I have been making ice cream and sorbet on my electric maker for the last year, and have found that freezing the batch when done for about two hours gives it the right hardness and consistency. This seems to be the case with cream or milk based mixes as well as sorbets. At times, however, I can't time it so I can have make a batch and freeze it for just two hours. And, everytime I freeze it for over 3 hours or so, regardless of the ingredients, it winds up rock hard. Is there no way to avoid this? Am I stuck with timing the mix a couple hours before serving, or not serving it at all?

Any suggestions or comments are appreciated. Thanks--


----------



## carnivore (Feb 19, 2004)

hi rockvillemmf,
there are 2 different temps to keep in mind with ice cream--the storing temp and the serving temp.  You'll want to store the ice cream at around -5 deg. F, but serve it at about 10 deg. F.  When you only freeze it for a couple hours it hasn't fully frozen yet, which results in it being closer to the serving temperature.  And actually it's better to keep ice cream in the freezer at least 3-4 hours after making it.  so you'll need to let it thaw slightly before serving--i usually microwave it for about 7 seconds at a time until it reaches a good serving consistency.


----------



## kitchenelf (Feb 19, 2004)

I'm sorry I can't help you.  Hopefully someone will come along who can.


----------



## rockvillemmf (Feb 22, 2004)

*Good idea...*

Hi carnivore,

Your idea to microwave it is interesting, and I'll give that a try.  I had thought about leaving it out for a while, but that seemed like it would warm the ice cream from the outside first, but the microwave trick should help avoid that.
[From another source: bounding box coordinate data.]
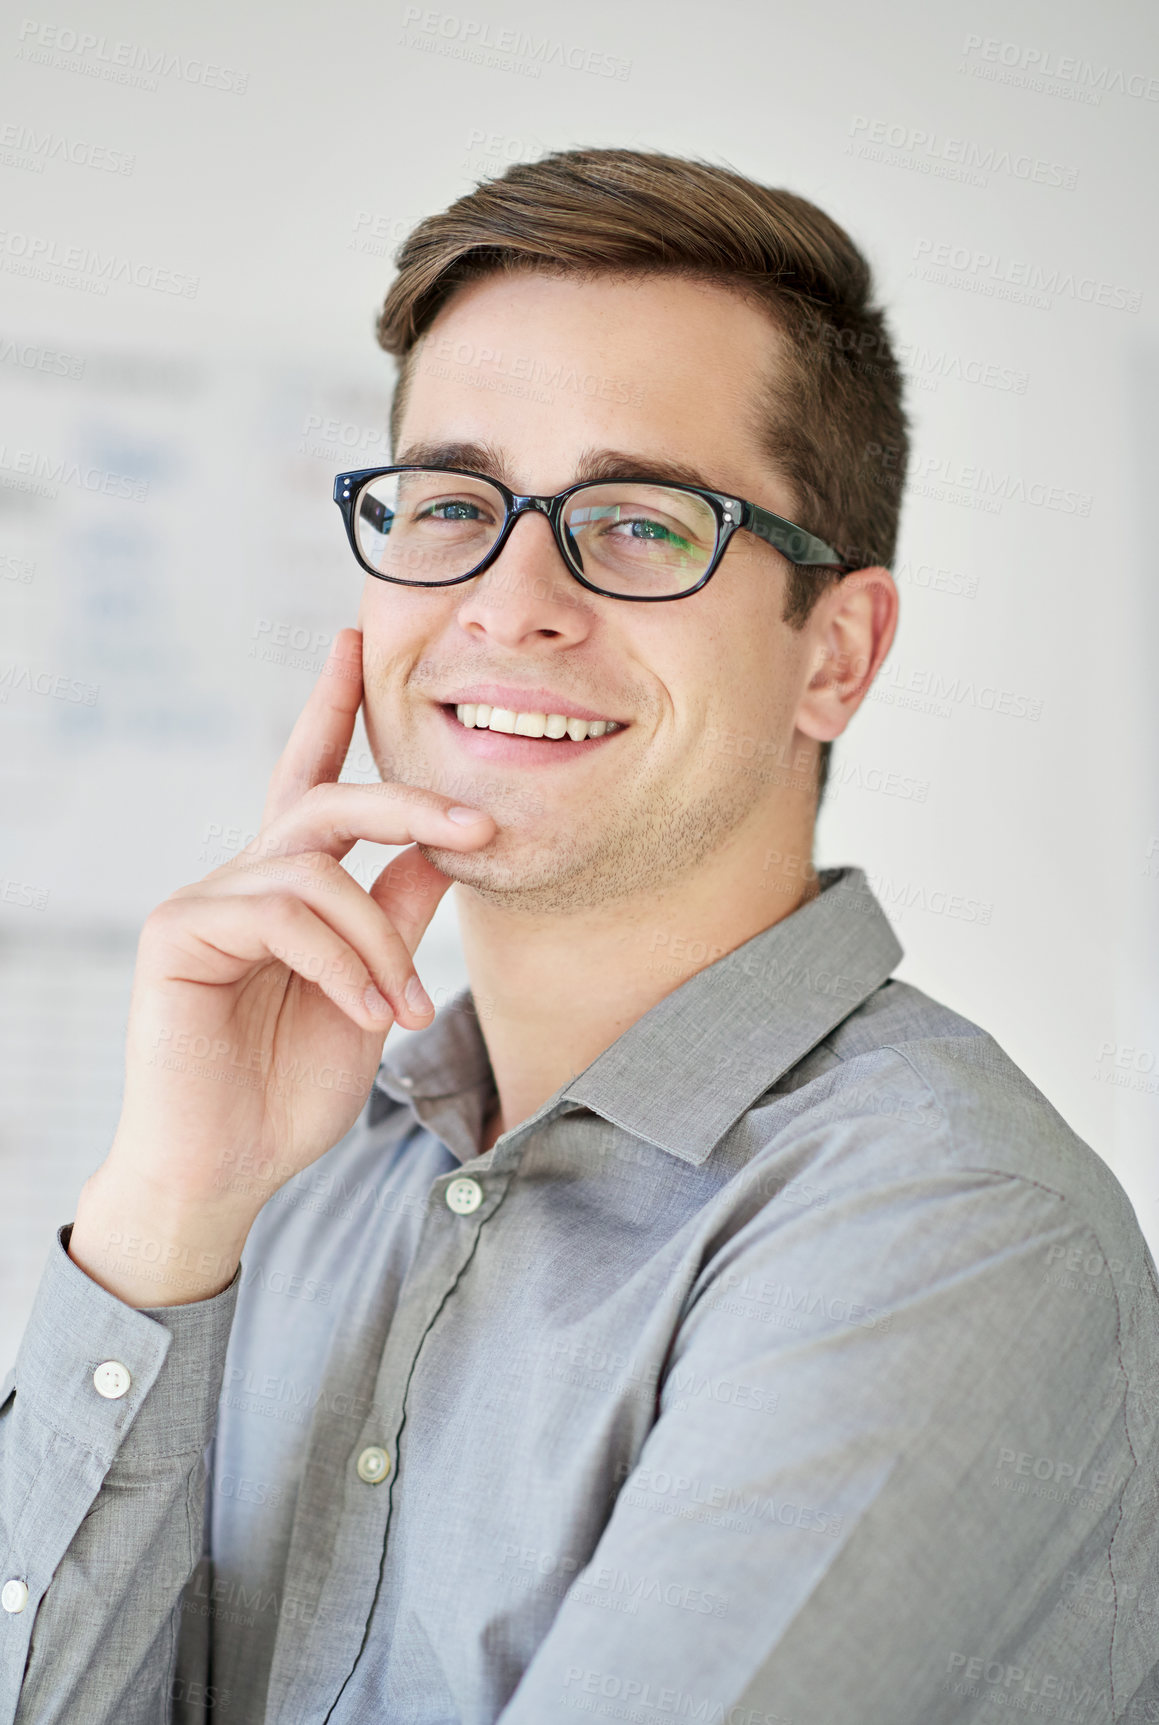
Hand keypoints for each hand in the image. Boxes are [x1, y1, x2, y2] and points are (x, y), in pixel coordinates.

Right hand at [69, 628, 493, 1303]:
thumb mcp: (372, 990)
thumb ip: (396, 913)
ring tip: (401, 1009)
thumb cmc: (288, 1087)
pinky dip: (339, 962)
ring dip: (380, 940)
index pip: (311, 779)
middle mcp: (245, 879)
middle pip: (328, 800)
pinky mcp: (178, 932)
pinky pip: (281, 912)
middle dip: (411, 803)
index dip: (331, 707)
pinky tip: (365, 1015)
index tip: (354, 636)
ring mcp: (205, 900)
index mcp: (290, 887)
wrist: (225, 1170)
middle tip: (482, 828)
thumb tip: (440, 842)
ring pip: (316, 868)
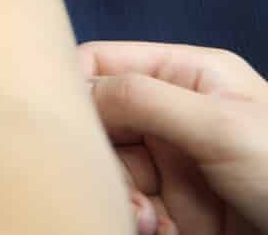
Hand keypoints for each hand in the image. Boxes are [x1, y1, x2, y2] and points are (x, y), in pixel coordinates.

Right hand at [83, 41, 267, 234]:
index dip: (74, 88)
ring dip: (117, 194)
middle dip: (100, 156)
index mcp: (186, 74)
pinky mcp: (179, 208)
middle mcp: (174, 113)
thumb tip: (76, 92)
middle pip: (98, 121)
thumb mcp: (219, 125)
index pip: (101, 63)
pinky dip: (134, 219)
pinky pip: (130, 205)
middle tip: (121, 186)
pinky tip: (157, 231)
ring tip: (147, 220)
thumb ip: (142, 98)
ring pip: (109, 168)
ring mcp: (175, 163)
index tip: (62, 123)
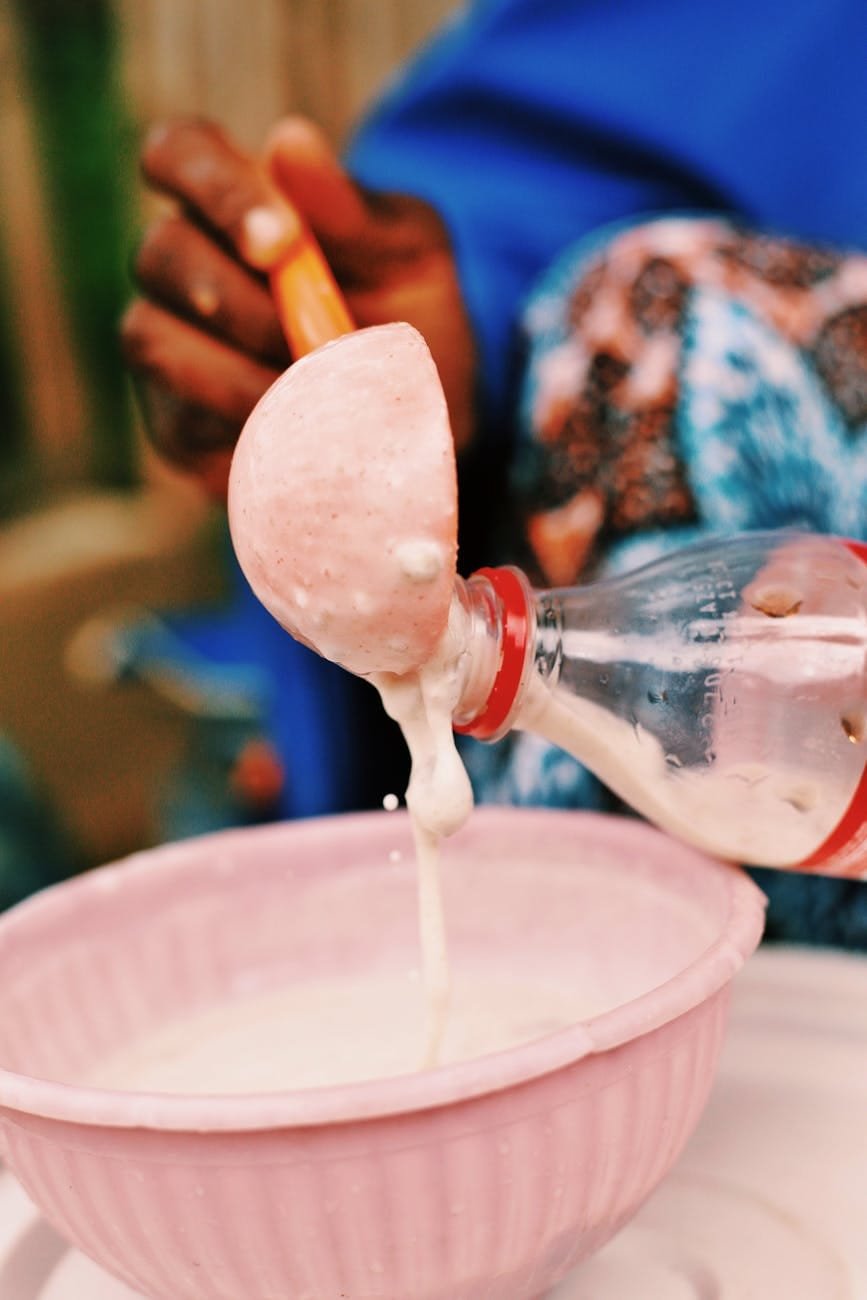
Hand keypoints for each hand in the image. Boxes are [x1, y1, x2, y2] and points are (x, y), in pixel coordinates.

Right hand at [122, 117, 476, 492]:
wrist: (424, 417)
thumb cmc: (406, 312)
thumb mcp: (408, 257)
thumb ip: (353, 210)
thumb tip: (289, 141)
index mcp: (234, 201)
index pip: (179, 153)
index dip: (213, 187)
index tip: (281, 242)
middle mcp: (182, 266)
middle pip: (159, 255)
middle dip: (241, 302)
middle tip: (320, 344)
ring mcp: (170, 346)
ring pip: (155, 342)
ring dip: (242, 374)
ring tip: (323, 396)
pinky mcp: (176, 426)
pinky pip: (182, 424)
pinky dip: (250, 431)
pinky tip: (307, 437)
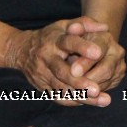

Thanks for the suggestion--

rockvillemmf


----------



## kyles (Feb 22, 2004)

I've just started making home made ice cream. I tend to put in the freezer after making it. If I am organised, I get it out of the freezer a couple of hours before I want to serve it, and put it in the refridgerator. If you leave it on the kitchen counter, you will get the problem you wish to avoid.....starting to melt on the outside and staying hard on the inside. "Ripening" it in the fridge solves this problem.

If I am not organised I make like the carnivore and pop it in the microwave for 10 second blasts on medium/ half power.


----------